Wide receiver Ronnie Bell was one of the lowest rated recruits of the Jim Harbaugh era. In fact, Bell — more widely regarded for his abilities on the basketball court than the football field — was a fringe three-star prospect out of Missouri who only started to garner collegiate attention as a pigskin prospect as a senior.
After a tip from a family friend, Harbaugh was intrigued by this hyper-athletic prospect no one was recruiting and decided to offer him a scholarship. Bell, who once thought D-2 basketball was in his future, now had one Division 1 football offer to play for the Michigan Wolverines.
The young freshman enrolled in June and hit the ground running in Ann Arbor. Bell appeared in all 13 games as a true freshman in 2018 and totaled eight receptions for 145 yards and a pair of touchdowns.
In a deep wide receiver room, Bell quickly carved out his role on the Revenge Tour and earned the team’s offensive rookie of the year award.
However, Bell’s early usage and success was met with a mixed reaction from fans. As he got his feet underneath him, he had drops and mistakes as every freshman does, but because he was playing over a pair of highly touted sophomores (Tarik Black, Oliver Martin), his growing pains were met with snarky criticisms.
“Three star gonna three star!” was the most popular, but the simple, “Why is HE playing?” was a close second as a certain portion of fans focused more on narrative than fact. Bell was a better wide receiver than Black and Martin, and he continued to prove that in his sophomore year.
His breakout season was 2019; the true sophomore led the team in receptions (48) and receiving yards (758), and this was a team that featured Donovan Peoples-Jones and Nico Collins (both now starting in the NFL) alongside him.
While Bell was producing at a high level, his inconsistencies reared their ugly heads on one of the biggest stages of the season. Facing a hostile white-out environment on the road against undefeated Penn State, the Wolverines had slowly battled back from a 21-0 deficit to be within one score late in the fourth quarter.
Facing a fourth and goal from the Penn State three yard line with two minutes remaining, Michigan quarterback Shea Patterson eluded pressure and hit Bell square in the numbers in the end zone. Unfortunately, the ball leaked from Bell’s grasp and fell to the grass. Penn State 28, Michigan 21.
Bell was visibly distraught on the sidelines and in the biggest moment of his athletic career, he had never felt smaller. The “three star gonna three star” crowd sharpened their mangled Twitter fingers, but everything took a dark turn when Connor Grady — a recent UM graduate — personally emailed Bell a hate-filled rant:
“Please quit the team already. Utterly sad that my tuition goes to paying for the scholarship for such a scrub a— player like you. Bum a—. Go play basketball somewhere. Please do us all a favor and never play football again.”

Excerpted data:
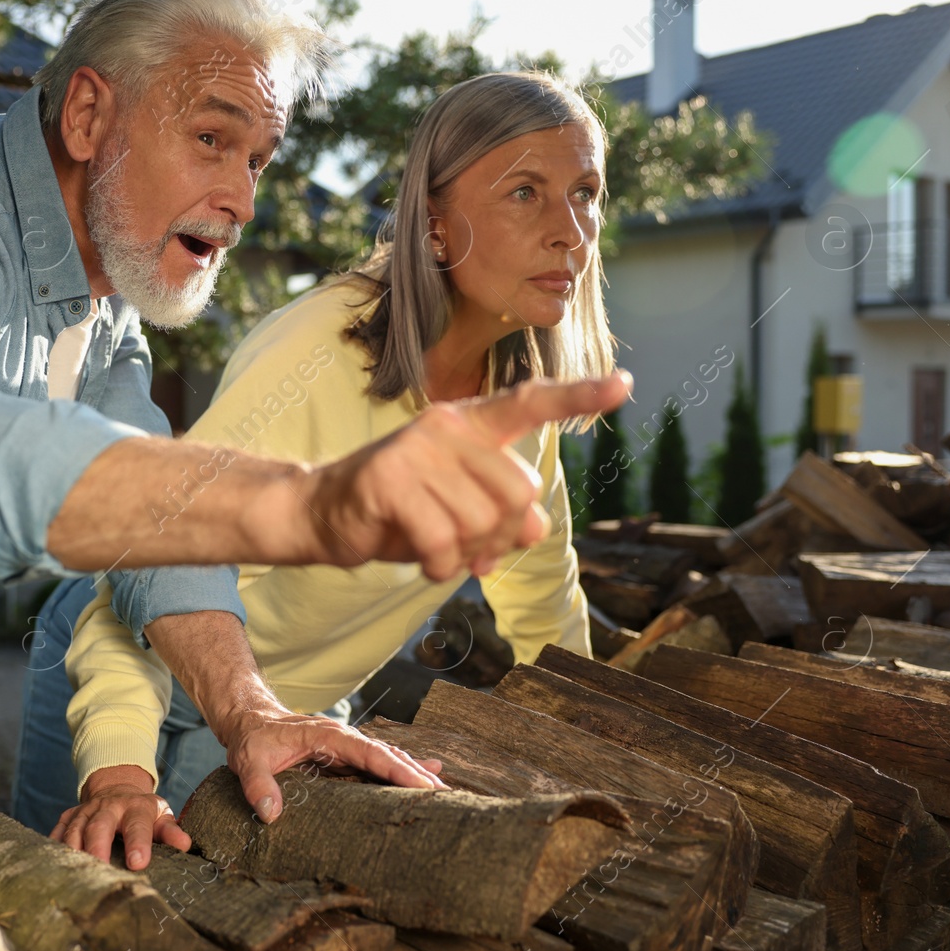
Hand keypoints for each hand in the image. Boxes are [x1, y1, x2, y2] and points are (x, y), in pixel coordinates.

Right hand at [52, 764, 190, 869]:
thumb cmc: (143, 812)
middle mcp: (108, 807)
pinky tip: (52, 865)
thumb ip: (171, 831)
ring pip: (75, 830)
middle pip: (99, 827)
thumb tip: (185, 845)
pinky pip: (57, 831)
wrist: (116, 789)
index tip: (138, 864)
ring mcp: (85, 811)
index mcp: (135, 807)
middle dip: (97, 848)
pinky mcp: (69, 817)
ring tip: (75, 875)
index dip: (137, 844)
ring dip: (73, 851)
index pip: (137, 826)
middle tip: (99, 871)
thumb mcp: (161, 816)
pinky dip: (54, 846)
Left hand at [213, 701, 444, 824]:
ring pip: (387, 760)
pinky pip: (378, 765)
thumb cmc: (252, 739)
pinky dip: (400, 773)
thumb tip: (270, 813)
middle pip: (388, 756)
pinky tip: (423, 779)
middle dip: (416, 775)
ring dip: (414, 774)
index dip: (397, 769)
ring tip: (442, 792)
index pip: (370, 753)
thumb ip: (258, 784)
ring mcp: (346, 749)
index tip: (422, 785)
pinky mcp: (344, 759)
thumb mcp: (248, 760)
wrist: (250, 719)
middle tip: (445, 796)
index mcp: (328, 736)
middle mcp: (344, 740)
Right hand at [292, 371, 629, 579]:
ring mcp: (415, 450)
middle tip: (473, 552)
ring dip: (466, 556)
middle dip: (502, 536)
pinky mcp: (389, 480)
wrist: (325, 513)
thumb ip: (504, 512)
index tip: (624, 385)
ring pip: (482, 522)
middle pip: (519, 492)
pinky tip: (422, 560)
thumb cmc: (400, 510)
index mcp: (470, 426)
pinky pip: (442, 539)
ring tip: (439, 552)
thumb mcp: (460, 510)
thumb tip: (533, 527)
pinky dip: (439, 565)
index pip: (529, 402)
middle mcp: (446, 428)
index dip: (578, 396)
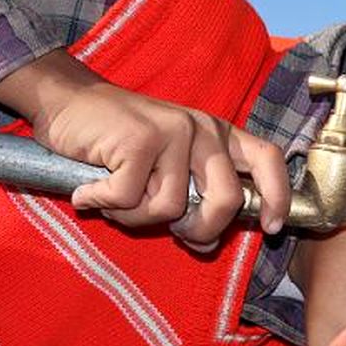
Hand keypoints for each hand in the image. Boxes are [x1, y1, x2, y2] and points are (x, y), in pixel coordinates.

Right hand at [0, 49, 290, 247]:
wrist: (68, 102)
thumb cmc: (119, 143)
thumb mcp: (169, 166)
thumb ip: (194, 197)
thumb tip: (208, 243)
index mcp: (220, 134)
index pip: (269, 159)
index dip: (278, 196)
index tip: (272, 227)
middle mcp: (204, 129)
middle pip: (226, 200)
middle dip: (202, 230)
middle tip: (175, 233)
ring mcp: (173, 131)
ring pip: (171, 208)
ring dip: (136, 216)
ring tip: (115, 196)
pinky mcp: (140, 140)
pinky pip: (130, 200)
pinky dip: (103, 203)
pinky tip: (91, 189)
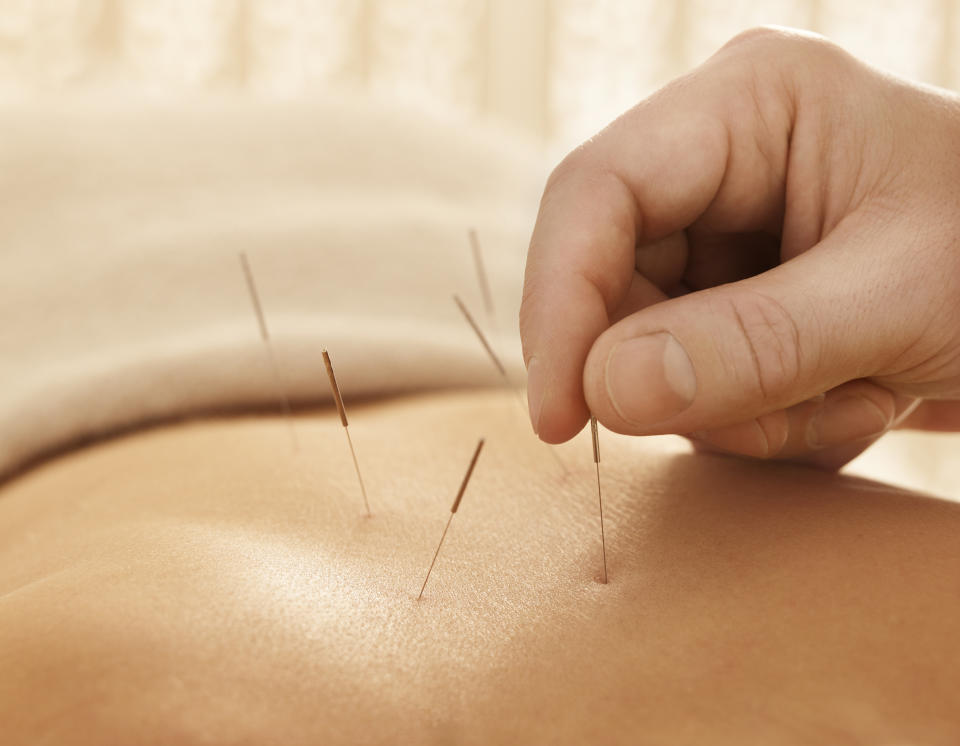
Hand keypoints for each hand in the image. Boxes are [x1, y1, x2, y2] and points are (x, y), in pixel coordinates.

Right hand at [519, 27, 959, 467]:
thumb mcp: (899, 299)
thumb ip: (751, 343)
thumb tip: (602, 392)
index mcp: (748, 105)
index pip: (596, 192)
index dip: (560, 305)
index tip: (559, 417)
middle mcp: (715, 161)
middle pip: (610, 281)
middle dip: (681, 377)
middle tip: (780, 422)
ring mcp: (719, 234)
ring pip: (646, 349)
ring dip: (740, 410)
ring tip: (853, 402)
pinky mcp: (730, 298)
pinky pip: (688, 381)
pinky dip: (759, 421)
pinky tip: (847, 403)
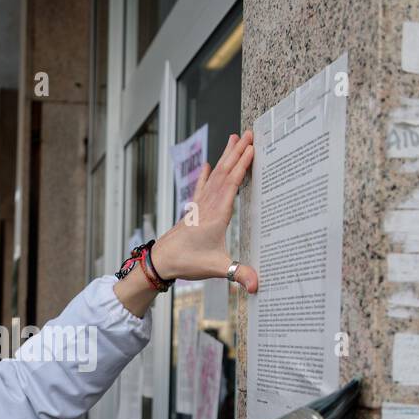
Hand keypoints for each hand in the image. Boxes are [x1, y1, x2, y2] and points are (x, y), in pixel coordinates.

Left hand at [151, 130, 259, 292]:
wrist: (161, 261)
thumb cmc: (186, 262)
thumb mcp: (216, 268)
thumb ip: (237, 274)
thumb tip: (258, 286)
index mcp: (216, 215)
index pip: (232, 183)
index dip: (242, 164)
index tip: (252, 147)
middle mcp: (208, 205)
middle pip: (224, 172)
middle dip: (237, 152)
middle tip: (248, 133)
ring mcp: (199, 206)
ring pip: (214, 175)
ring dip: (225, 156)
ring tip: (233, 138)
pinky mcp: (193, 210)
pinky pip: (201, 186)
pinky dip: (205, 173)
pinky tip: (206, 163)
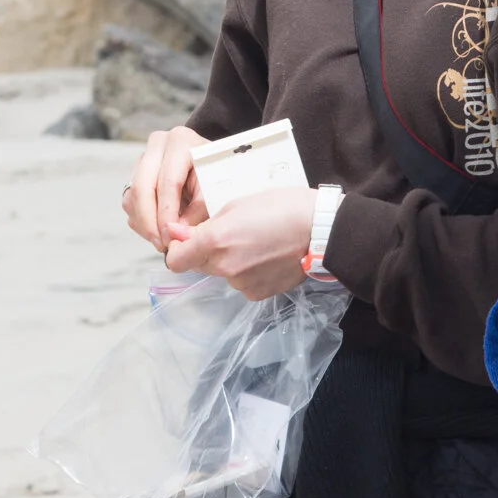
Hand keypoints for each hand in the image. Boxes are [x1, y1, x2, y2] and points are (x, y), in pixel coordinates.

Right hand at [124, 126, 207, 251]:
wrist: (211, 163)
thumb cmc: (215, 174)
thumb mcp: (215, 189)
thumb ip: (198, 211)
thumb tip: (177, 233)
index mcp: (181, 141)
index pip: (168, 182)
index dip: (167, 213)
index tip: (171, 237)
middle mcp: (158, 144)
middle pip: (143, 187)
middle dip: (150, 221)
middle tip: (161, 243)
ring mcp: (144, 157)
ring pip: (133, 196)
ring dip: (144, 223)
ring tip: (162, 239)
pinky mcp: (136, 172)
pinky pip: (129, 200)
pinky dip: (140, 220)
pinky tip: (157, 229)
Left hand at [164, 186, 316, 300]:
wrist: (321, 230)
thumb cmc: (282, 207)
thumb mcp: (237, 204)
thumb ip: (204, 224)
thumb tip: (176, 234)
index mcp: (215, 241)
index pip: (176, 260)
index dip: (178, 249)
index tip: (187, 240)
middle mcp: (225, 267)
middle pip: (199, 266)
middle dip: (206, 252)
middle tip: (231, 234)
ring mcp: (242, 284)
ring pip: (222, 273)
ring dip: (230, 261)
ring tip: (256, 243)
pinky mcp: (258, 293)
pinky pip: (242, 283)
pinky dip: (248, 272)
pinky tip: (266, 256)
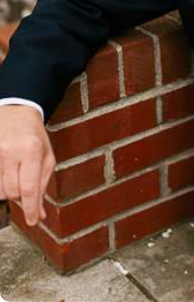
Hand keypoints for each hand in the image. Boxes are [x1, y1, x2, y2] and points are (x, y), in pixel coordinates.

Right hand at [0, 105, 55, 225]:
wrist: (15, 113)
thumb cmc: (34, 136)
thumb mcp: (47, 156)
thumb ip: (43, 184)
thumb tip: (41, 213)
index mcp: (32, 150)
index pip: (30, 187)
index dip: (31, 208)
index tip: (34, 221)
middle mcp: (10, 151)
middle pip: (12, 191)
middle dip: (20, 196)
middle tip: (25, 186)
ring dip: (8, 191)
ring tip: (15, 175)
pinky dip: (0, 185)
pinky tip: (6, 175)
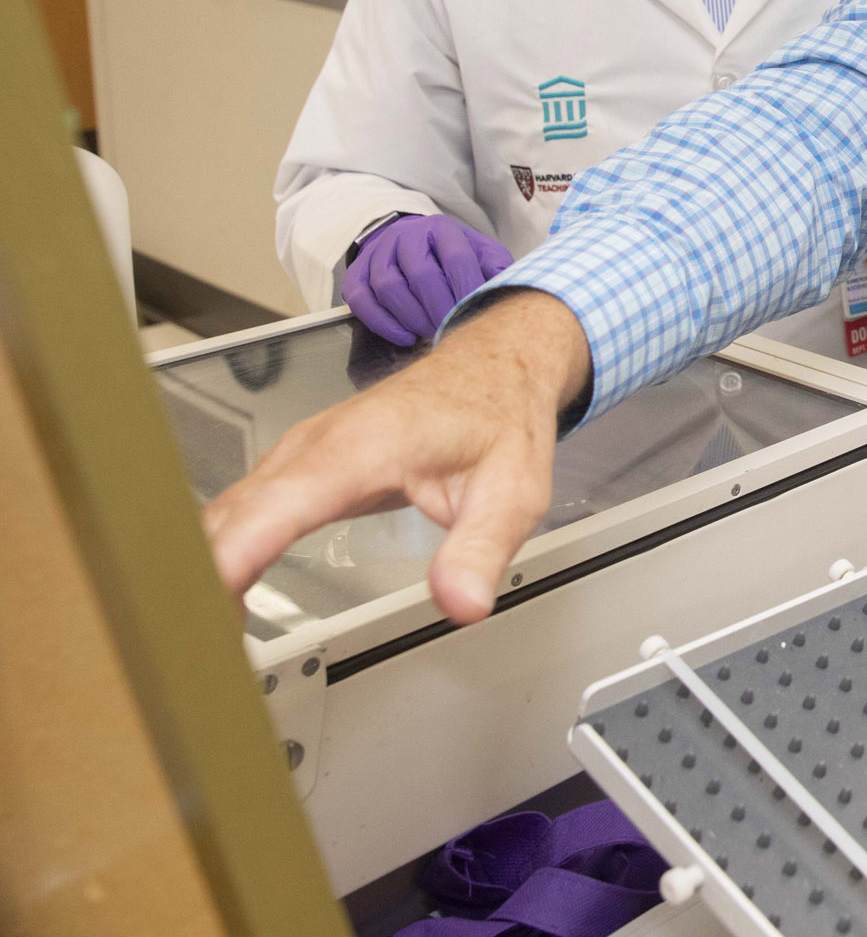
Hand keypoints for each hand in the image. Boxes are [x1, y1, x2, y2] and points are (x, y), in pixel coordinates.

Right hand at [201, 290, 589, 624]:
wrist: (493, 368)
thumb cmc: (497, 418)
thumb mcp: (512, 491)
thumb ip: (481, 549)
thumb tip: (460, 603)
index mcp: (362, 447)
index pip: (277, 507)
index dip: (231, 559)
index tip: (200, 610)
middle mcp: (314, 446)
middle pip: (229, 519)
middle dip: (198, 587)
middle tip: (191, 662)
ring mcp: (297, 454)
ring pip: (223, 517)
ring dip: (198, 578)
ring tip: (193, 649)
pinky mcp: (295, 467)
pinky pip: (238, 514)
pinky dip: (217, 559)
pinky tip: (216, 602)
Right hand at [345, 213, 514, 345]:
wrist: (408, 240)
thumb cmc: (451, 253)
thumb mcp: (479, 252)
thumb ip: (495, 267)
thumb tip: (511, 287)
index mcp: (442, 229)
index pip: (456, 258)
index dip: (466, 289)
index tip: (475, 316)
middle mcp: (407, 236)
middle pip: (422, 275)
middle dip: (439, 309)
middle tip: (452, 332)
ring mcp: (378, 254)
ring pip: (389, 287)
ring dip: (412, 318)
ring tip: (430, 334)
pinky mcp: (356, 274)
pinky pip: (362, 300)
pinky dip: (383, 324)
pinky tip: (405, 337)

Work item:
Reproduce the passage of the Ronnie Bell article above between "While Bell was" and "the fourth quarter.", inclusive.

Output of the task:
While Bell was producing at a high level, his inconsistencies reared their ugly heads on one of the biggest stages of the season. Facing a hostile white-out environment on the road against undefeated Penn State, the Wolverines had slowly battled back from a 21-0 deficit to be within one score late in the fourth quarter.